Create a model instance with the desired latent dimensionality:
from lightfm import LightFM
model = LightFM(no_components=30)
Assuming train
is a (no_users, no_items) sparse matrix (with 1s denoting positive, and -1s negative interactions), you can fit a traditional matrix factorization model by calling:
model.fit(train, epochs=20)
This will train a traditional MF model, as no user or item features have been supplied.
To get predictions, call model.predict
:
predictions = model.predict(test_user_ids, test_item_ids)
User and item features can be incorporated into training by passing them into the fit
method. Assuming user_features
is a (no_users, no_user_features) sparse matrix (and similarly for item_features
), you can call:
model.fit(train,
user_features=user_features,
item_features=item_features,
epochs=20)
predictions = model.predict(test_user_ids,
test_item_ids,
user_features=user_features,
item_features=item_features)
to train the model and obtain predictions.
Both training and prediction can employ multiple cores for speed:
model.fit(train, epochs=20, num_threads=4)

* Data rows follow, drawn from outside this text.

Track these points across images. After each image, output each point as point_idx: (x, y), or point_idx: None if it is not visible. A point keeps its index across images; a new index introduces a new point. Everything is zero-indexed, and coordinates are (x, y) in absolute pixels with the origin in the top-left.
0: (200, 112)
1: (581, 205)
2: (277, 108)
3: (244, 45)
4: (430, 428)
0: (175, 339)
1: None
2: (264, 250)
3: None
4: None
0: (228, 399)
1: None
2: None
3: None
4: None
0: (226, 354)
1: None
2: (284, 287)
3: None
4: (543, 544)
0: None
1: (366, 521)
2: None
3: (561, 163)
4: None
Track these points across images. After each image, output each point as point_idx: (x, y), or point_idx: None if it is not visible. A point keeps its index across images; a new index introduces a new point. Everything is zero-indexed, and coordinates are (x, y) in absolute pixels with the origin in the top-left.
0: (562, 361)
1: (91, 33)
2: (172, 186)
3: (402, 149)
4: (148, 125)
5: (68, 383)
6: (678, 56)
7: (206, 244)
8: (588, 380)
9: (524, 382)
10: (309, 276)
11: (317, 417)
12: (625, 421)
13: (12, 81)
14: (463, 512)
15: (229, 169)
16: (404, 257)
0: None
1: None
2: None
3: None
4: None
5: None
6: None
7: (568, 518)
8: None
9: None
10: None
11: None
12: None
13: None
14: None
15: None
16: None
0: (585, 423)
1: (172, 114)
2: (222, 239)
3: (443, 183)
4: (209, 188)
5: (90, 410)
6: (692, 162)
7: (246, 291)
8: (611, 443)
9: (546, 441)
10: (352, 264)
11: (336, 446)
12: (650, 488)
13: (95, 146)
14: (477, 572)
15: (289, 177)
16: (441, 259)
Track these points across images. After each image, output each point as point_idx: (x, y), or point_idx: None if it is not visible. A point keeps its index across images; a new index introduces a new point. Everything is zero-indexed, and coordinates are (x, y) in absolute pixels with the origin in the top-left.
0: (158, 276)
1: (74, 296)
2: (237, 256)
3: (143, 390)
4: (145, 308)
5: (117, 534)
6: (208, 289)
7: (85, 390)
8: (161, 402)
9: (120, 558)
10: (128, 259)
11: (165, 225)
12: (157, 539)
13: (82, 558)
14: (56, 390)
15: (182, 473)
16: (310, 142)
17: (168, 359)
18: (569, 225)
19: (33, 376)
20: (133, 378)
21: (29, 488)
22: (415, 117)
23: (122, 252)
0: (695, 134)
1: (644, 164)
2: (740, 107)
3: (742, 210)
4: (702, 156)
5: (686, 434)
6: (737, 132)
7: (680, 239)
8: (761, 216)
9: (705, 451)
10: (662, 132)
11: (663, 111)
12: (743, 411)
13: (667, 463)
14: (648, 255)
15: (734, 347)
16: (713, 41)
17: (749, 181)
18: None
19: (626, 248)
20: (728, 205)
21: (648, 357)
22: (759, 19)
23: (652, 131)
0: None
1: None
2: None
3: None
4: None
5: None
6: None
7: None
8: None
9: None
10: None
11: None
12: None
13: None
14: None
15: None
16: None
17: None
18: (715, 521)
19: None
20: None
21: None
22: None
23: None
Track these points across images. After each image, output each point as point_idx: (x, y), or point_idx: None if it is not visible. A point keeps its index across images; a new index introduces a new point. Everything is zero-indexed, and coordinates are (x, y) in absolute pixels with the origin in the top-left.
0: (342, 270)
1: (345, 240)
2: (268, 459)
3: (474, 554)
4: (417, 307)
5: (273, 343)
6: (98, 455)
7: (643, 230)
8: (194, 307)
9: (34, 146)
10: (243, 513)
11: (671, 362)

predictions = model.predict(test_user_ids, test_item_ids, num_threads=4)
This implementation uses asynchronous stochastic gradient descent [6] for training. This can lead to lower accuracy when the interaction matrix (or the feature matrices) are very dense and a large number of threads is used. In practice, however, training on a sparse dataset with 20 threads does not lead to a measurable loss of accuracy.
In an implicit feedback setting, the BPR, WARP, or k-OS WARP loss functions can be used. If train
is a sparse matrix with positive entries representing positive interactions, the model can be trained as follows:
model = LightFM(no_components=30, loss='warp')
model.fit(train, epochs=20)
Examples
Check the examples
directory for more examples.
The Movielens example shows how to use LightFM on the Movielens dataset, both with and without using movie metadata. Another example compares the performance of the adagrad and adadelta learning schedules.
The Kaggle coupon purchase prediction example applies LightFM to predicting coupon purchases.
Articles and tutorials on using LightFM
How to cite
Please cite LightFM if it helps your research. You can use the following BibTeX entry.:
@inproceedings{DBLP:conf/recsys/Kula15,
author = {Maciej Kula},
editor = {Toine Bogers and
Marijn Koolen},
title = {Metadata Embeddings for User and Item Cold-start Recommendations},
booktitle = {Proceedings of the 2nd Workshop on New Trends on Content-Based Recommender
Systems co-located with 9th {ACM} Conference on Recommender Systems
(RecSys 2015), Vienna, Austria, September 16-20, 2015.},
series = {{CEUR} Workshop Proceedings},
volume = {1448},
pages = {14--21},
publisher = {CEUR-WS.org},
year = {2015},
url = {http://ceur-ws.org/Vol-1448/paper4.pdf},
}
Development
Pull requests are welcome. To install for development:
Clone the repository:
git clone git@github.com:lyst/lightfm.git
Install it for development using pip:
cd lightfm && pip install -e .
You can run tests by running
python setup.py test
.
When making changes to the .pyx
extension files, you’ll need to run python setup.py cythonize
in order to produce the extension .c
files before running pip install -e .
.